Chomsky n’est pas seul dans ce cas, bien sûr. En fait, le « problème de Chomsky » est sans doute la contradiction fondamentale de l’âge capitaliste. Avec l’assouplissement des lois contre l’usure dans l’Europe moderne, l’argent est devenu une puissance autonome, acquérant ses propres intérêts et ayant ses propres exigences, comme s’il était vivant. L’argent se comporte comme une créature vivante quand il prend le caractère définitif de la vie : la capacité de se reproduire. Mais l’argent ne fait pas partie de l’univers naturel. Personne ne peut toucher ou goûter un morceau de valeur financière. L’argent est simplement un signe qui représente la vie humaine aliénée, et « capitalisme » est le nom que nous donnons à notre processus d’objectivation propre. Chomsky comprend que ce processus est la source du mal quasi-métaphysique qu’il décrit dans son travail politique, mais il ne reconnaît pas que c’est aussi la condition idéologique sine qua non de la méthode avec laquelle il travaille dans sa science.
Pourtant, ses propres observations pointent directement vers cette conclusion. Chomsky a souvent noté les similitudes entre l’esclavage salarié moderne et l’esclavage. Comme il l’a fait remarquer dans The Science of Language :
« Dans une société de marché, vous louez des gens ; dans une société esclavagiste, vous les achetez. Ainsi donc les sociétés esclavagistes sont plus morales que les sociétés de marché. Eh bien, je n’ai jamais entendu une réponse à cela, et je ne pense pas qu’il y ait une réponse. Mais voilà qui est rejeté comme moralement répugnant – à juste titre – sans en suivre les implications, à savoir que la location des gens est une atrocité. Si vous suivez cette pensée, les propriétaires d’esclaves ont raison : la location des personnes est en effet une atrocité morale ».

DONNÉES FOURNIES =
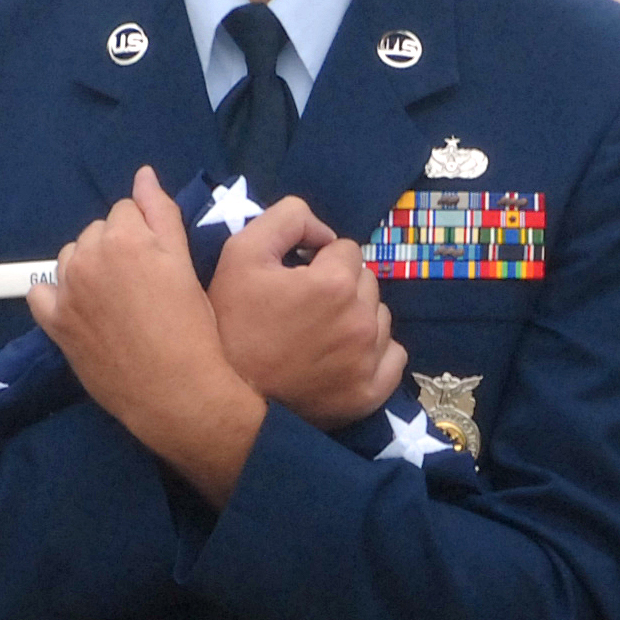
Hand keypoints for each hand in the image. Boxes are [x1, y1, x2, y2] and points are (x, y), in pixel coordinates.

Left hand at [28, 166, 265, 503]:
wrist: (175, 392)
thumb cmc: (191, 327)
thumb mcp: (184, 264)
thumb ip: (160, 213)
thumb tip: (143, 174)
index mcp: (126, 237)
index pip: (126, 210)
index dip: (145, 234)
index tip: (158, 263)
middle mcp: (89, 256)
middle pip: (96, 232)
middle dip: (115, 248)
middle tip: (142, 286)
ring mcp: (67, 290)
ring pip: (71, 257)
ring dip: (88, 268)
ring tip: (115, 301)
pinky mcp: (54, 323)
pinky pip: (40, 292)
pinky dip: (56, 294)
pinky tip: (79, 309)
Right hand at [206, 196, 405, 430]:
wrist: (225, 399)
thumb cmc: (231, 323)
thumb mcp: (241, 253)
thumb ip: (287, 220)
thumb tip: (324, 233)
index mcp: (334, 283)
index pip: (345, 249)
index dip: (317, 261)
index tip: (294, 282)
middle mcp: (361, 320)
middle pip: (365, 281)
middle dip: (340, 287)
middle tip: (304, 310)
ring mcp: (369, 360)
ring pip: (380, 316)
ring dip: (357, 317)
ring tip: (319, 335)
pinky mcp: (371, 394)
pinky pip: (394, 356)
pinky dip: (375, 353)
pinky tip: (344, 357)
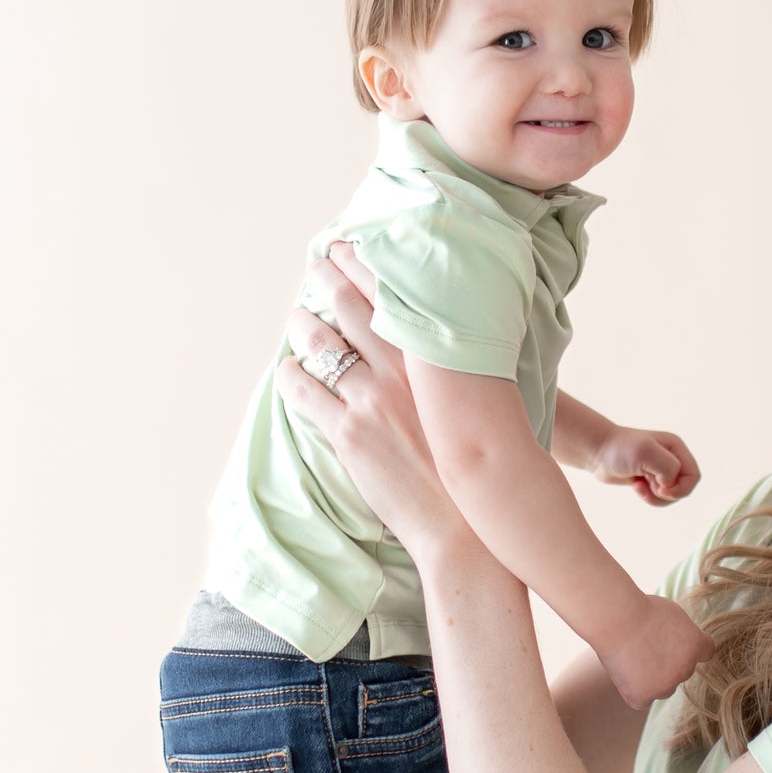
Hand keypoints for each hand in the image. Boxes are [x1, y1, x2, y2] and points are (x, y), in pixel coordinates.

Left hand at [276, 244, 472, 556]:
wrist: (464, 524)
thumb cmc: (479, 466)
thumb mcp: (482, 406)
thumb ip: (463, 370)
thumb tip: (460, 347)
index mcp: (436, 358)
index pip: (393, 292)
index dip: (365, 264)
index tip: (350, 248)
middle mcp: (402, 370)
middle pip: (350, 305)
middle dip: (327, 278)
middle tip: (317, 266)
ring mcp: (371, 399)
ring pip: (320, 343)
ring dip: (302, 324)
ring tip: (297, 316)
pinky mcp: (348, 433)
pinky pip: (303, 391)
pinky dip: (291, 375)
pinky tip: (289, 370)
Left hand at [590, 425, 701, 505]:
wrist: (596, 451)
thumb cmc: (620, 449)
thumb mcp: (647, 453)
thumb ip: (668, 467)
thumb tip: (669, 484)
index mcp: (676, 448)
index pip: (693, 476)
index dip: (680, 488)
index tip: (661, 488)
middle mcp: (671, 458)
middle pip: (683, 488)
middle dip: (666, 494)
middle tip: (648, 485)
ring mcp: (660, 470)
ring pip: (671, 496)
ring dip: (655, 497)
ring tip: (639, 486)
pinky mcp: (649, 479)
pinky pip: (658, 497)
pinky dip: (648, 497)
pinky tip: (636, 486)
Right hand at [599, 594, 715, 709]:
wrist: (617, 620)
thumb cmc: (639, 610)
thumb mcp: (673, 612)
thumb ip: (682, 632)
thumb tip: (677, 643)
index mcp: (696, 645)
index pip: (705, 652)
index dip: (689, 647)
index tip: (676, 642)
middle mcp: (685, 670)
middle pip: (682, 671)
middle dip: (669, 663)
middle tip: (646, 646)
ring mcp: (664, 686)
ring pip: (663, 688)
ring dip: (654, 679)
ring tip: (633, 658)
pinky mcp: (643, 697)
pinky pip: (642, 699)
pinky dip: (633, 690)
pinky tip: (625, 672)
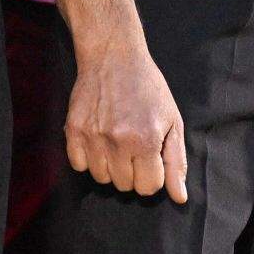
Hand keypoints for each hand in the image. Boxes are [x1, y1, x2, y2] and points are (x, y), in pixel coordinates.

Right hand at [66, 28, 190, 201]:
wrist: (113, 56)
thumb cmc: (147, 88)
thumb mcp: (172, 120)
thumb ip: (176, 162)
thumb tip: (180, 197)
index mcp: (146, 140)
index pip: (149, 187)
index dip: (152, 175)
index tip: (151, 158)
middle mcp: (118, 141)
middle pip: (125, 185)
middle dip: (133, 171)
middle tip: (134, 146)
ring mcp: (93, 137)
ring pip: (101, 179)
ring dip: (111, 167)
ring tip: (116, 142)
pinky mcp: (73, 130)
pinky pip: (79, 166)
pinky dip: (88, 158)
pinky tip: (98, 140)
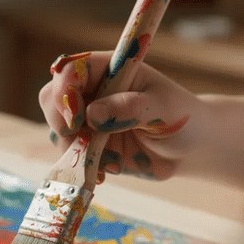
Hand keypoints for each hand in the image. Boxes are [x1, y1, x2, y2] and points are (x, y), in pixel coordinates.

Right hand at [39, 51, 205, 180]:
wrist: (191, 149)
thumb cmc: (182, 117)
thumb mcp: (162, 108)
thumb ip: (129, 108)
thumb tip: (92, 114)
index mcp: (109, 72)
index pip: (72, 70)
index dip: (64, 89)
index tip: (73, 116)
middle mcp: (93, 94)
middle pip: (52, 98)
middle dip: (59, 120)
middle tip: (76, 139)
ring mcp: (89, 122)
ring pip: (59, 132)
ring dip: (73, 149)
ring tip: (105, 163)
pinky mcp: (91, 148)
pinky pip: (72, 158)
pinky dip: (82, 167)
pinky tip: (104, 173)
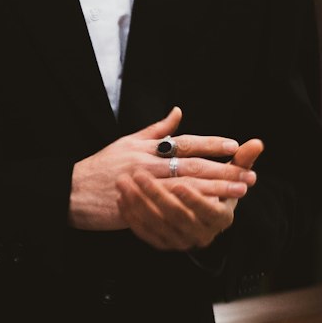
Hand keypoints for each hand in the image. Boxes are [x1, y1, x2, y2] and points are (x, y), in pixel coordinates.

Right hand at [68, 106, 256, 232]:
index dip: (210, 144)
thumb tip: (178, 112)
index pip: (185, 142)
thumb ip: (156, 130)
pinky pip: (172, 206)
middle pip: (193, 165)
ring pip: (187, 186)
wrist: (72, 191)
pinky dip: (193, 207)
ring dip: (216, 188)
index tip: (234, 146)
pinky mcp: (140, 206)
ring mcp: (144, 185)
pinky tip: (210, 210)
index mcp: (147, 147)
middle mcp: (148, 162)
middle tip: (248, 174)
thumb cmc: (99, 167)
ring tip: (239, 191)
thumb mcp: (126, 141)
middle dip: (223, 169)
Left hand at [116, 135, 263, 250]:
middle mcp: (202, 234)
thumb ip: (243, 160)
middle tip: (140, 175)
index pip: (208, 209)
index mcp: (221, 216)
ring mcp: (181, 241)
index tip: (178, 182)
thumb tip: (258, 142)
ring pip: (159, 225)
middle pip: (179, 216)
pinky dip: (133, 217)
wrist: (199, 215)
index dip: (194, 197)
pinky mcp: (163, 243)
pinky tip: (122, 199)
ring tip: (125, 183)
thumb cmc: (217, 189)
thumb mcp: (232, 176)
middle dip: (158, 195)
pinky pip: (145, 233)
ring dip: (140, 203)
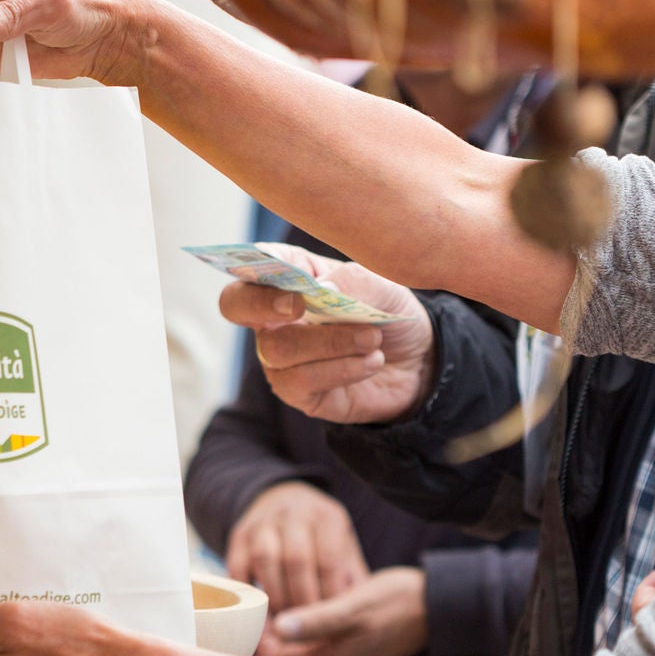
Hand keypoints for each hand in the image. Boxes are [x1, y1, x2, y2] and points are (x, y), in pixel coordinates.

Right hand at [224, 248, 436, 423]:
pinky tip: (371, 362)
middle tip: (302, 306)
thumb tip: (322, 289)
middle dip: (263, 304)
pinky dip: (342, 368)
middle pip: (234, 305)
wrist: (420, 360)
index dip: (254, 269)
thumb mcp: (384, 285)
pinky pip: (301, 380)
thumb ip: (353, 280)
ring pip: (278, 348)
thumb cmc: (389, 311)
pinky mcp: (298, 391)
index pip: (249, 265)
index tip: (291, 281)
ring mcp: (281, 355)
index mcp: (289, 276)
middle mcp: (274, 315)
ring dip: (331, 342)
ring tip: (372, 339)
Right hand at [226, 481, 369, 611]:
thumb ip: (352, 577)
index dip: (328, 595)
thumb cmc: (322, 536)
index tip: (331, 621)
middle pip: (296, 559)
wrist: (284, 499)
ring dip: (275, 596)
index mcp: (326, 517)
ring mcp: (263, 522)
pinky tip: (262, 613)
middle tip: (308, 627)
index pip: (329, 560)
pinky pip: (239, 566)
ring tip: (285, 622)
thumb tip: (356, 617)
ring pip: (265, 559)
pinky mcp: (239, 535)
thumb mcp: (344, 545)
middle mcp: (293, 513)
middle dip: (301, 599)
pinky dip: (249, 593)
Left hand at [257, 566, 428, 655]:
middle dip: (262, 639)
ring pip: (293, 655)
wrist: (436, 607)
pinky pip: (308, 648)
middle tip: (251, 608)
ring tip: (267, 604)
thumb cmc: (397, 603)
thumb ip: (317, 620)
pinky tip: (292, 610)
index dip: (254, 638)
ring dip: (278, 635)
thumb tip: (278, 628)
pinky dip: (296, 632)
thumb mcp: (354, 607)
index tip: (247, 611)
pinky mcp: (345, 653)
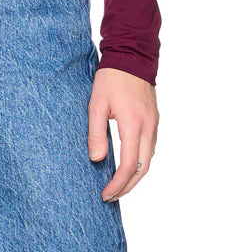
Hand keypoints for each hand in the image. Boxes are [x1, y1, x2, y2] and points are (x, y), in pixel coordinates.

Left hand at [88, 68, 158, 201]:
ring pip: (149, 160)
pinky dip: (141, 161)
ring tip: (118, 184)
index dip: (118, 184)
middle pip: (143, 168)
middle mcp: (148, 127)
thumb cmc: (111, 78)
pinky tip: (129, 164)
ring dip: (135, 175)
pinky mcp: (154, 119)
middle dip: (127, 186)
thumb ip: (96, 133)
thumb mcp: (96, 104)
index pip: (129, 165)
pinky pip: (150, 147)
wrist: (131, 56)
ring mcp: (154, 123)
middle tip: (111, 195)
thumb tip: (96, 159)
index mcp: (133, 124)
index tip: (106, 194)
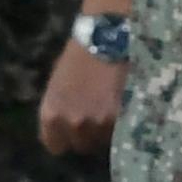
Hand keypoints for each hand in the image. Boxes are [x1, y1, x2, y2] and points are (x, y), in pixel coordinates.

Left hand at [37, 41, 123, 156]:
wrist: (108, 36)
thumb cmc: (79, 55)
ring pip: (106, 139)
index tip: (76, 130)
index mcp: (51, 115)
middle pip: (83, 145)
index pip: (56, 146)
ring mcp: (100, 121)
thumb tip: (68, 127)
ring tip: (117, 109)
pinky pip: (125, 129)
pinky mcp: (124, 115)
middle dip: (90, 134)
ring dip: (111, 128)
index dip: (67, 138)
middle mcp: (72, 123)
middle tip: (100, 118)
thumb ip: (62, 109)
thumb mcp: (59, 85)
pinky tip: (129, 107)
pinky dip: (128, 120)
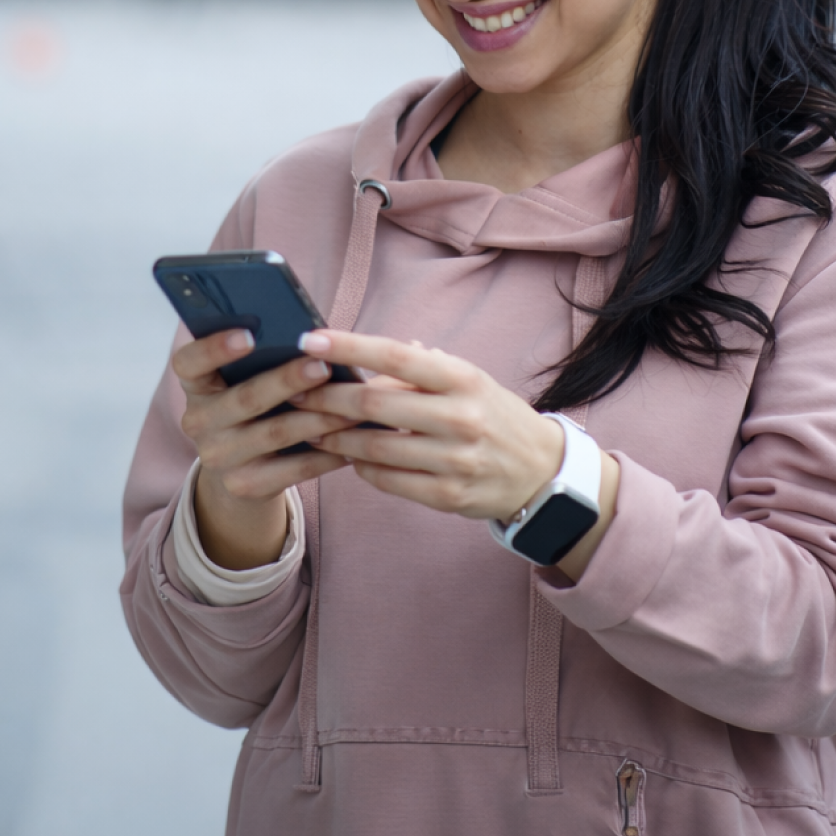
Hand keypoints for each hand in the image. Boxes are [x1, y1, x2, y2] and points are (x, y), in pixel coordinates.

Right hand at [171, 328, 348, 569]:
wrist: (241, 472)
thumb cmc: (254, 409)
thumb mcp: (243, 383)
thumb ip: (263, 360)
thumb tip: (313, 338)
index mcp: (197, 386)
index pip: (188, 363)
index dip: (214, 348)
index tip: (248, 334)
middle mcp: (199, 422)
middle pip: (245, 398)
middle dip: (286, 381)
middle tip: (322, 367)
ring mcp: (219, 458)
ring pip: (275, 433)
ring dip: (318, 418)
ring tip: (352, 405)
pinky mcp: (244, 486)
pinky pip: (293, 469)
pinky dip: (326, 455)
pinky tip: (352, 443)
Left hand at [299, 330, 617, 576]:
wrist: (541, 471)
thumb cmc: (493, 414)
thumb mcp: (468, 380)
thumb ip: (418, 367)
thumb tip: (361, 353)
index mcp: (463, 379)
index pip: (396, 356)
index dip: (350, 347)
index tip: (311, 339)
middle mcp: (461, 417)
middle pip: (375, 406)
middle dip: (326, 398)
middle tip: (294, 391)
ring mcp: (455, 460)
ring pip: (376, 448)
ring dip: (337, 438)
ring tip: (312, 427)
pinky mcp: (449, 496)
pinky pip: (388, 480)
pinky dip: (362, 468)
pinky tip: (349, 457)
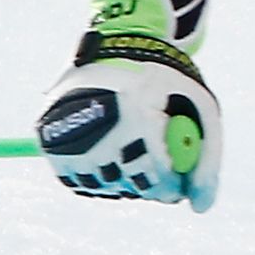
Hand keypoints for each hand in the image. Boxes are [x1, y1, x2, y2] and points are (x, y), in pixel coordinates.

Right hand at [37, 0, 220, 208]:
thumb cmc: (167, 82)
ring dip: (121, 180)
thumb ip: (207, 161)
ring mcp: (67, 133)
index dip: (172, 187)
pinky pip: (76, 181)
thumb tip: (200, 208)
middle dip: (147, 184)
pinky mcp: (47, 140)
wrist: (120, 46)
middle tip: (154, 168)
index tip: (177, 184)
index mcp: (135, 114)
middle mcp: (95, 125)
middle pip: (127, 185)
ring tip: (131, 149)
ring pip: (101, 186)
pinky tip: (109, 151)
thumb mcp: (200, 110)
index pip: (156, 176)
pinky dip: (96, 175)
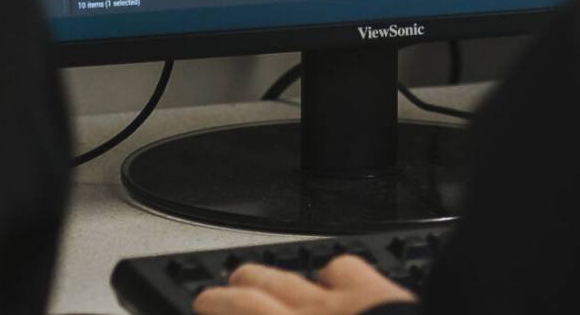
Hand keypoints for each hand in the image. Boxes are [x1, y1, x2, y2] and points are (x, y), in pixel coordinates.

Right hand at [193, 254, 417, 314]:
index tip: (206, 314)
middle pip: (246, 300)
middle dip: (220, 300)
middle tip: (208, 300)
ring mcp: (337, 305)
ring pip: (283, 276)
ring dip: (259, 277)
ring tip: (246, 278)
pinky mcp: (374, 290)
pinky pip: (339, 268)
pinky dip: (328, 275)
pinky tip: (328, 281)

EXERCICES À FAIRE =
a. Selon l'extrait sur Chomsky, pourquoi l'argent se comporte-t-il comme une créature vivante ? Expliquez-le en une à trois phrases.
b. Répondez brièvement à partir de l'extrait sur Chomsky :
(i) Depuis quel changement l'argent est-il devenu une puissance autonome ?
(ii) Dans quel ouvrage Chomsky compare-t-il la société de marché et la société esclavagiste ?
(iii) Dans cette citation, que fait-on des gens dans une société de marché, et que fait-on d'eux dans une société esclavagiste ?
c. Traduisez en anglais cette phrase de l'extrait sur Chomsky : « Personne ne peut toucher ou goûter un morceau de valeur financière. »

RÉSULTATS ATTENDUS =
a. L'argent se comporte comme une créature vivante parce qu'il prend le caractère définitif de la vie : la capacité de se reproduire. Depuis l'assouplissement des lois contre l'usure dans l'Europe moderne, il est devenu une puissance autonome, avec ses propres intérêts et ses propres exigences.

b.
(i) Depuis l'assouplissement des lois contre l'usure dans l'Europe moderne.
(ii) Dans The Science of Language.
(iii) Dans une société de marché, on les loue ; dans une société esclavagiste, on les achète.

c. No one can touch or taste a piece of financial value.